Friday, December 26, 2014

My Last Moments With My One True Love



(December 26/27th, 2013)

It’s weird, I know, but my dog was my one true love; that and hot sauce. But, my dog was WAY above hot sauce. December 26th, 2013 I was up late in my bed searching for jobs on my phone on a winter night in Madison, Virginia. I had moved home with the intent of ditching the Utah scene and getting back to my east coast roots. All I found there were dead ends, and a huge feeling of regression, distractions, trials, and temptations. The only true source of happiness I had was found in watching my rambunctious puppy play and grow. I was never used to a side-kick yet he became mine. He was the Robin to my Batman and no matter how much I thought I didn’t need anyone—I needed him. 

So, there I was late at night, trying to find a full-time job to go along with my 4-year degree, sick of the retail and part-time life. I barely scrapped by every paycheck and more than a few times I had thought about a move back to UT where my friends were. I had no doubt I could more easily find a job there, yet, I couldn’t bring myself to leave. Mateo had 10 acres of land to roam on. Why would I take him from that? It was my responsibility to give him the best doggy-life, you know, EVER, and to my irrational mind, that would be the best place for him. We tried the small apartment in Provo life, and it didn’t go over well. He hated it. We kind of had a telepathic thing going on. 

While I was scrolling through job descriptions, I found one to apply for. The house, dark and quiet, started to make a presence known. I heard footsteps coming down the hall. I heard my door-handle jitter. As I sat up in my bed and turned on my book-light, my eyes were fixated on what could be behind my door. Sometimes Mateo slept in my Parent’s bedroom, and I didn’t mind. He was a free-spirit. The door opened slowly, and I saw a tiny creature with his ears pushed back, eyes squinted, and it was as though he was as happy to see me as I him. His tail fluttered back and forth, as did my heart. Mateo took a leap onto the bed and came to cuddle with me. He had never found his way toward me during the night like that. How was I to know this would be our last night together. 

He curled up after circling by my feet a few times and got comfortable. I smiled. Deciding that he was in my domain and he wouldn’t mind, I slowly drug him toward me. There he lay limp on his side. He let me so I gave him a big hug and just held him close to my chest, hugging him and kissing him. I savored the moment. He was like my little baby. I remember the day I picked him from the back of a black SUV at a gas station in  Guatemala City.

**RECORDED DATA**
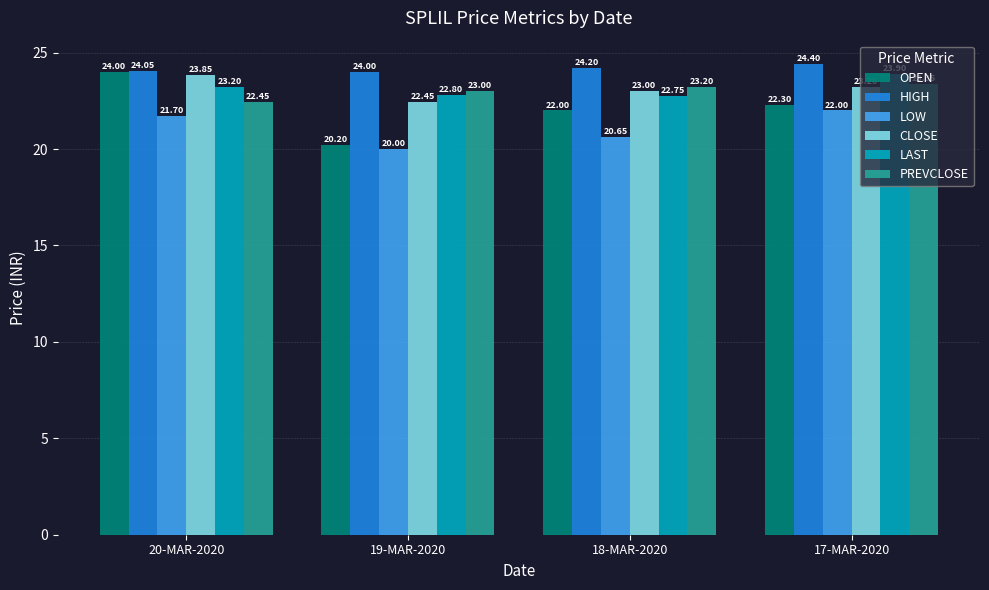

The value of PREVCLOSE at 17-MAR-2020 is 5.9. True or false?

False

**TASK ITEM**
Copy the stretch of the post about the dog from "My Last Moments" through "anyone—I needed him.".

**ANSWER AREA**
My Last Moments With My One True Love



(December 26/27th, 2013)

It’s weird, I know, but my dog was my one true love; that and hot sauce. But, my dog was WAY above hot sauce. December 26th, 2013 I was up late in my bed searching for jobs on my phone on a winter night in Madison, Virginia. I had moved home with the intent of ditching the Utah scene and getting back to my east coast roots. All I found there were dead ends, and a huge feeling of regression, distractions, trials, and temptations. The only true source of happiness I had was found in watching my rambunctious puppy play and grow. I was never used to a side-kick yet he became mine. He was the Robin to my Batman and no matter how much I thought I didn’t need anyone—I needed him.